1767-03-30, de Voltaire [François Marie Arouet] à Jean Baptiste Jacques Élie de Beaumont.

Sirven et ses filles sortent de chez moi, Monsieur, je les ai étonnés de la calomnie dont on a voulu noircir la famille Calas; je leur ai appris ce conte si horrible, si absurde et si répandu, selon le quel la servante de madame Calas vient d'avouer par devant notaire à L'article de la mort, que madame Calas, son mari, un de ses fils et monsr de la Vaisse leur ami, avaient en éffet étranglé Mare Antoine Calas pour avoir eu quelque tentation d'entrer dans la Communion romaine; cette servante, dit-on, qui a toujours été catholique, qui a fréquenté les sacrements de l'église romaine pendant cinquante années, n'était qu'une protestante déguisée.
Elle avait elle même servi à étrangler le fils de son maître. Elle a tout révélé en mourant. Voilà ce qu'on a donné pour certain à Versailles, à Paris et dans la province. C'est ainsy qu'on exposait encor la famille innocente des Calas et le vertueux Lavaisse au supplice, qu'on flétrissait tout le Conseil d'état et qu'on accusait le Roy d'avoir répandu ses bienfaits sur des parricides.
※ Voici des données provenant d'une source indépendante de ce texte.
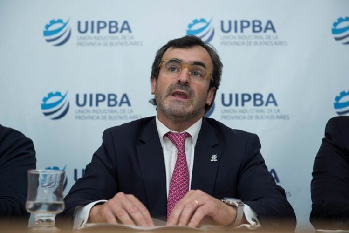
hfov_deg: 28.8
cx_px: 174
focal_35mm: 70
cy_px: 116
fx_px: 679
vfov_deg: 19.5
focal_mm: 70
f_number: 3.5
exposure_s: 1/125
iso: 200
Je voudrais que vous eussiés vu, Monsieur, les pleurs qui coulaient des yeux de Sirven et de ses filles au récit que je leur ai fait. Vous auriés sans doute mélé vos larmes aux leurs. Quelque expérience que vous ayés de la méchanceté humaine, vous avez dû être bien surpris de ce brutal excez de fanatisme. Ce monstre accoutumé à vomir L'absurdité n'a pas craint de répandre partout une Calomnie si aisée à détruire. On a fait paraître cette servante qu'on disait morte. Les calomniateurs ont été confondus, mais non pas désarmés. Je sais a n'en pouvoir douter que leur opprobre ne les rend que plus furieux. On me mande que cette imposture a été principalement répandue par un folliculaire qui croyait qu'en effet la servante de made Calas était morte et qu'il pour ait insérer toute cette fable dans ses feuilles qui par là reprendraient quelque crédit et lui procureraient de l'argent:

Quoiqu'il en soit cette imposture n'est pas détruite. Dans les confréries qui inondent les provinces méridionales elle y subsystera malgré la vérité reconnue. Ce sont ces confrairies qui ont trainé Calas sur la roue en révérant son fils comme un saint et en canonisant le suicide. L'esprit de faction ne s'éclaire ni ne s'adoucit quand la superstition l'anime. Jugez, Monsieur, si les Sirven peuvent se soumettre à venir jamais déffendre leur innocence et demander justice dans une province remplie de dévots qui respectent si peu la vérité, le conseil et le Roy. Je vous déclare encore une fois qu'ils ne reparaitront jamais dans la sénéchaussée de Castres, qu'un arrest du conseil à la main. Ses juges en sentiront la nécessité indispensable. Le Roy prend ses sujets apprimés sous sa sauve garde, et quelle famille, Monsieur, fut jamais plus opprimée que celle des Sirven? Elle ne l'est pas seulement par un jugement inique, elle l'est par une faction, mais le Roy sait contenir et adoucir les factions. J'ai l'honneur d'être etc.

Adieu mon cher Ciceron, vous avez dû recevoir ma 1ère lettre. Mille respects à made de Canon.

Je rouvre ma Lettre, mon illustre ami, pour vous dire que je viens d'en recevoir une de mr L'abbé Sabatier, chanoine de Castres, demeurant à Paris. Il me mande sans me connaître que la fausse nouvelle de l'aveu et du repentir de la servante à l'article de la mort, a rallumé toute la fureur des fanatiques du Languedoc.

Cet abbé a connu la fille de Sirven, que son père et sa mère sont accusés d'avoir assassiné chrétiennement; il a été témoin de sa folie chez les dames qu'on appelle régentes. Il atteste que Sirven est un des plus honnêtes hommes qui soient au monde; il est prêt de déposer devant les juges. Malheureusement, il ne m'a point donné son adresse; il date de Paris sans m'instruire de sa demeure. Je vous demande en grâce de me faire savoir où il loge. Cet écclésiastique paraites un honnête homme, très éclairé et très zèlé. Vôtre mémoire lui a inspiré l'entousiasme dont il doit animer tous les cœurs vertueux et sensibles.